After that day, I met Mangala in another place. At the time I was working at Lake House.

He was on his way to meet then Lake House Chairman Krishantha Cooray. Both Mangala and Cooray have had a close nexus over time.

If someone were to inquire from me who Mangala was, the best description I could give that Mangala was a person whose vision and works went beyond the limits of this island.

He was a cultural rebel but on the other hand he was also a prisoner of the cultural police.

“When I handed over the gifts and certificates, these school children knelt before me and worshipped. School children should not kneel before politicians. We have to create a younger generation with strong backbones.”

This particular remark is more than sufficient to underscore what sort of politician he was. Most of those who had criticised Mangala during his lifetime were seen singing hosannas about him after his demise.

Mangala was also known for the significant contribution made towards the toppling of the corrupt Rajapaksa regime back in 2015.

He was recognized as a kingmaker in the local political sphere. He was blessed with the talent to bring parties to power and also topple those in power if they were to veer away from the path desired by the people. Mangala had also carried out whatever task entrusted to him during his eventful political career.

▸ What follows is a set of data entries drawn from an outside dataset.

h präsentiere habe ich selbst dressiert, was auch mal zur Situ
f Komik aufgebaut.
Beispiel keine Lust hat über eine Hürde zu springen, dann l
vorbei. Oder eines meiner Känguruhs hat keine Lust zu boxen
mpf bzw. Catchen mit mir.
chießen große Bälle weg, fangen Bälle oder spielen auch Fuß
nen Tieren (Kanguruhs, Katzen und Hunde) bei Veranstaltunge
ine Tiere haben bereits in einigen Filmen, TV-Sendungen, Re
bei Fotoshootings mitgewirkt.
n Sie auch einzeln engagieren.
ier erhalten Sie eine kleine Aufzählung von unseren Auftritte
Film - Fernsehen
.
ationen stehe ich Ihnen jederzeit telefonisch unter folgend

He was also a trump card for former President Chandrika Kumaratunga, while being a stern critic of then UNP Leader Ranil Wickremesinghe.

Mangala made a ‘fatal’ intervention to save the People’s Alliance (PA).  The programmes such as ‘Sudu Neluma,’ ‘Thawalama,’ and ‘Pothai Gadolai’ were his brainchildren. They went ahead even in the midst of a brutal war.

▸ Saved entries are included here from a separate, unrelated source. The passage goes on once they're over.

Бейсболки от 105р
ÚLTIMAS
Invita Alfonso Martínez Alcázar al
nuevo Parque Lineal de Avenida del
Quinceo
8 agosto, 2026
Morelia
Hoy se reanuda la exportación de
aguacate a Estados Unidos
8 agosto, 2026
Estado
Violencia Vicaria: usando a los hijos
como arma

Mangala was a politician who shook the cores of the traditions. He brought modern touch to Sri Lankan politics in a revolutionary way. Mangala was an antithesis to the popular gallery politics.

At that time, the UNP members saw Mangala as their arch enemy. He did not give a chance to the UNP to gain power. Owing to this he managed to create an environment where the government could work ‘independently’. As a result when he crossed over to the UNP, its members did not accepted him as their own for a long time.

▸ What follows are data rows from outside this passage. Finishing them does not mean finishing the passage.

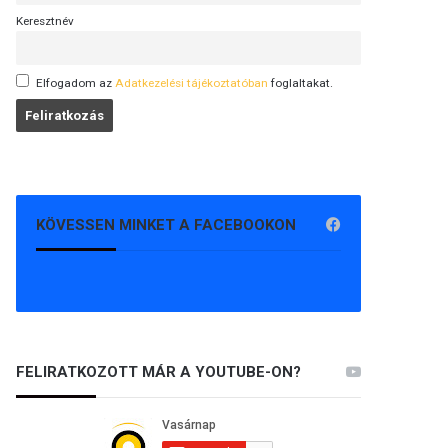
Keresztnév
Elfogadom az
Adatkezelési tájékoztatóban
foglaltakat.
KÖVESSEN MINKET A FACEBOOKON
FELIRATKOZOTT MÁR A YOUTUBE-ON?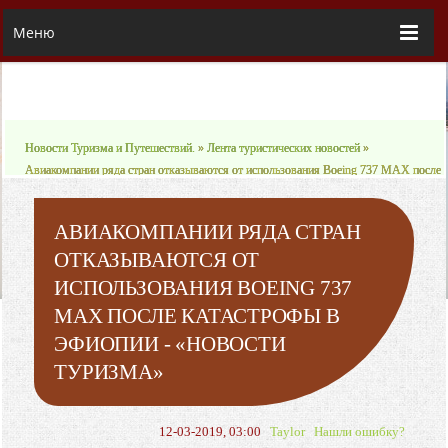
Меню
Новости Туризма и Путешествий.
»
Лента туристических новостей
»
Авиакомпании ряда стран отказываются от использования Boeing 737 MАХ после
катастрофы в Эфиопии - «Новости туризма»
АВИАКОМПАНИИ РЯДА СТРАН
ОТКАЗЫВАЮТСЯ ОТ
ИСПОЛЬЗОВАНИЯ BOEING 737
MАХ ПОСЛЕ КАТАСТРОФЫ В
ЭФИОПИИ - «НОВОСТИ
ТУРИЗМА»
12-03-2019, 03:00
Taylor
Нашли ошибку?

Mangala had a great challenge when a group including S.B. Dissanayake left the CBK Government. But he did not give up. Mangala was the one who built the bridge between the People’s Alliance (PA) and the JVP to form a Government in 2004. He managed to send Ranil Wickremesinghe’s UNP Government home within two years.

He was dedicated to make Mahinda Rajapaksa President in 2005. He was a decisive factor in making CBK the President twice, Mahinda Rajapaksa once and Maithripala Sirisena once.

He was the greatest kingmaker in Sri Lankan history!

Mangala was given Foreign Ministerial portfolio in Mahinda Rajapaksa’s Cabinet. However, Mahinda Rajapaksa was not satisfied with Mangala’s conduct due to differences between them on certain opinions. This led Mangala to resign from the Government with Sripathi Sooriyaarachchi.

With their resignations, many thought it was the beginning of the demise of the Mahinda Rajapaksa’s Government. Mahinda too knew that Mangala’s resignation was a blow. But he did not show it.

Those who believed in Mahinda Rajapaksa said Mangala’s resignation will not make a difference. “This Government is like a solid rock,” which was what they said. However, Rajapaksa sent several messages to Mangala, calling him back to join the government because the President knew his value.

But in the end, Mangala was in the frontline of defeating the Rajapaksa Government in 2015.

It can be considered a wonder, that despite many criticisms, Mangala did not have allegations of corruption in his entire political career.

He had a liberal ideology about politics. He had radical views that was nourished through that liberal thought. Meanwhile, he also had a left-wing reading as well. That is why he is a unique politician in Sri Lankan history.

Most people try to maintain two different images when it comes to public and private lives. However, Mangala never tried to hide who he was. He was the same person both in public and private spaces.

He did not hesitate to speak out the bitter truth when nobody else dared to do so. Mangala’s untimely death added validity to the concepts of the living.

Mangala, though passed, is larger than life and continues to inspire us today!